A Small Thank You To The Hardin-Simmons Faculty

Susan Pigott
Susan Pigott

The academic job market was closing like a sink hole, so you told yourself that Abilene, Texas, had claims beyond personal ambition—parents who needed tending, children who required space to ride neighborhoods safe for bikes and school playgrounds; fortunate Fortune 500 salaries could not compensate for standardized closets of dark blue attire, name plates, ledger-sheet acquaintances.  How serendipitous the forty acres—community of red-brick buildings no big bad wolf, no torrent of Bible bullies could topple.

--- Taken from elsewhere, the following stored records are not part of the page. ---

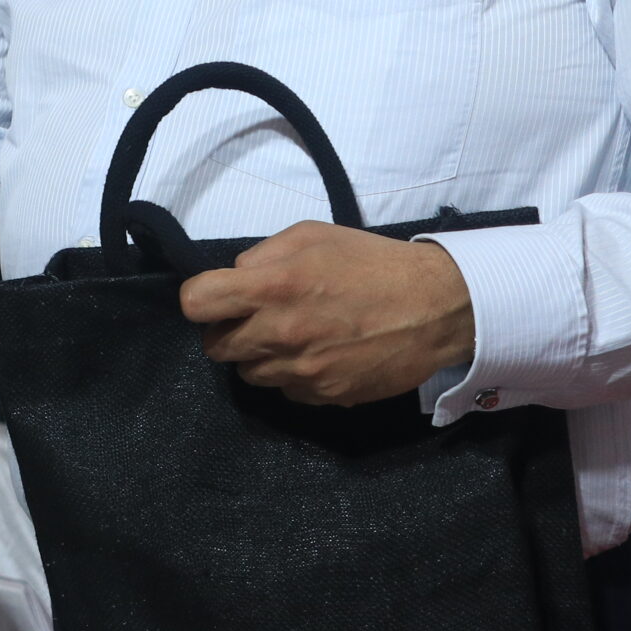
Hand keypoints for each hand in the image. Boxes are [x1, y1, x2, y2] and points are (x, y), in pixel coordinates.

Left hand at [179, 221, 476, 405]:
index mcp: (271, 287)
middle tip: (255, 318)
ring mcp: (302, 370)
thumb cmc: (370, 263)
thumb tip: (235, 277)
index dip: (201, 300)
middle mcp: (279, 334)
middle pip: (215, 347)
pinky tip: (318, 355)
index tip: (217, 298)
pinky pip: (286, 391)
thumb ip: (262, 256)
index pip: (195, 303)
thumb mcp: (311, 236)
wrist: (436, 307)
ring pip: (249, 374)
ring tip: (292, 337)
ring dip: (260, 357)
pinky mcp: (325, 395)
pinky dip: (293, 376)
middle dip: (228, 331)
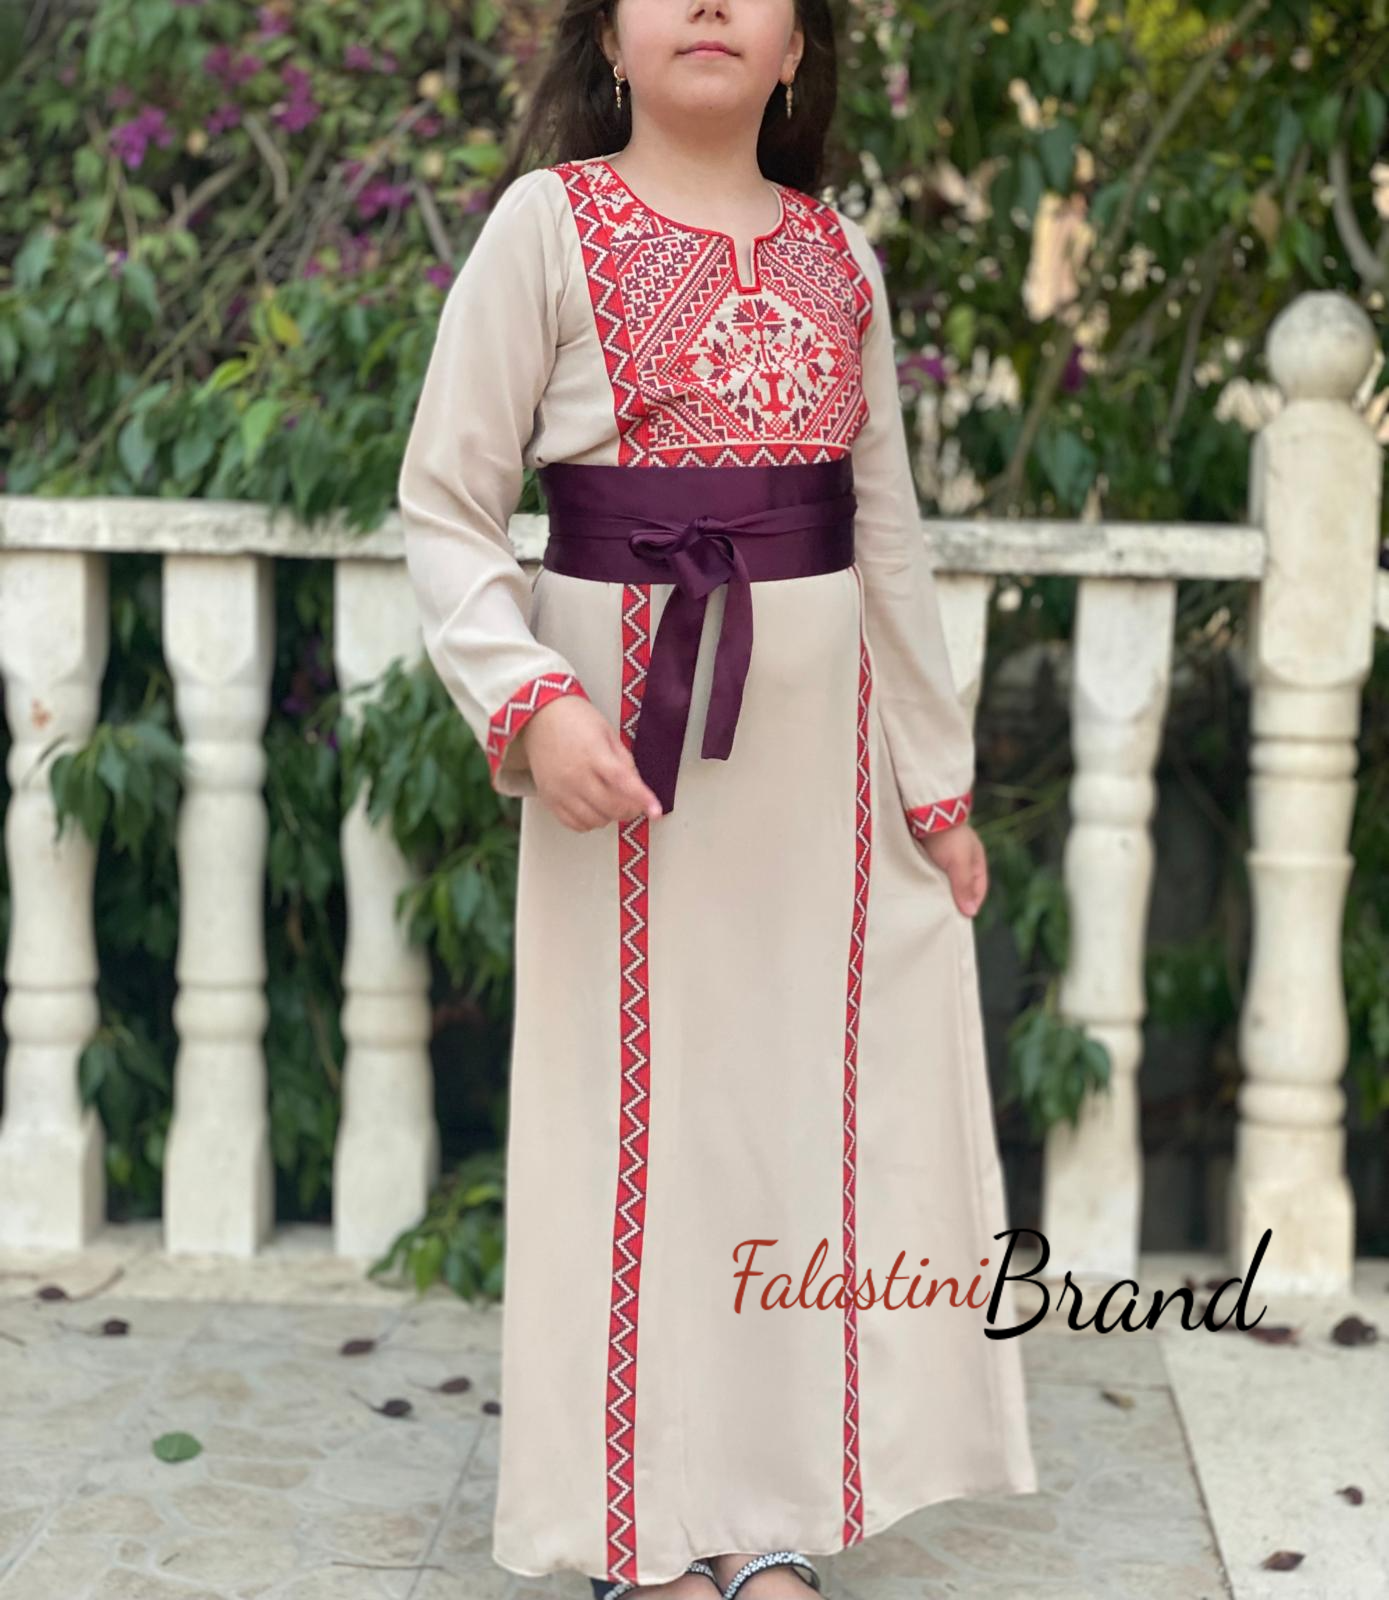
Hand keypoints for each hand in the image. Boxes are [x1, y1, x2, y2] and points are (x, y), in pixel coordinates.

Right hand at [514, 695, 663, 830]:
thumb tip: (638, 789)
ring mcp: (560, 790)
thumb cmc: (576, 720)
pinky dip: (590, 822)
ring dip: (611, 816)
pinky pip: (574, 824)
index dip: (642, 799)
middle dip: (630, 809)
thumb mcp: (607, 733)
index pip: (623, 782)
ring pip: (595, 820)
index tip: (656, 811)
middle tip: (636, 803)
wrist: (539, 718)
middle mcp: (575, 775)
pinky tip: (595, 809)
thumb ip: (624, 762)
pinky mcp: (549, 799)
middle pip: (611, 807)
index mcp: (593, 754)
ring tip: (613, 802)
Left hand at [919, 821, 987, 916]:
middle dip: (954, 901)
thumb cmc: (947, 836)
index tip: (961, 919)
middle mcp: (961, 860)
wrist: (924, 812)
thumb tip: (971, 913)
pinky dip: (927, 883)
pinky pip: (930, 874)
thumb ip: (964, 886)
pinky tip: (921, 891)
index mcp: (976, 861)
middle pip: (961, 887)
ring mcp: (944, 857)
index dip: (972, 904)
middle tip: (944, 917)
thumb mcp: (959, 862)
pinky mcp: (928, 855)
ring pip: (945, 882)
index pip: (978, 889)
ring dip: (939, 892)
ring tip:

Of course you did not expect to stay.  Nor did Rupert N. Richardson, Julius Olsen, and J. D. Sandefer; T. W. (Jack) Dean, Lawrence Clayton, and  John Peslak.  Names passed down in the works and days of students, their children, their children’s children.  Like you, those who came before grew weary of toiling all day, all night, letting down net after net, catching nothing, washing away the brine each morning, then setting out into the deep.  “Once more unto the breach.”  Faith.  Nets filled to breaking.  What Master told them, “Do not be afraid”?  Of failing.  Of success.  A power beyond comprehension.  A doggedness more enduring than accolades, compensation.

Susan Pigott
Susan Pigott

And you divided your catch among those gathered on the shore and set out again to heal the sick, raise the dead, cast out demons.  So what that only one returned to say thank you!  One returned to say thank you.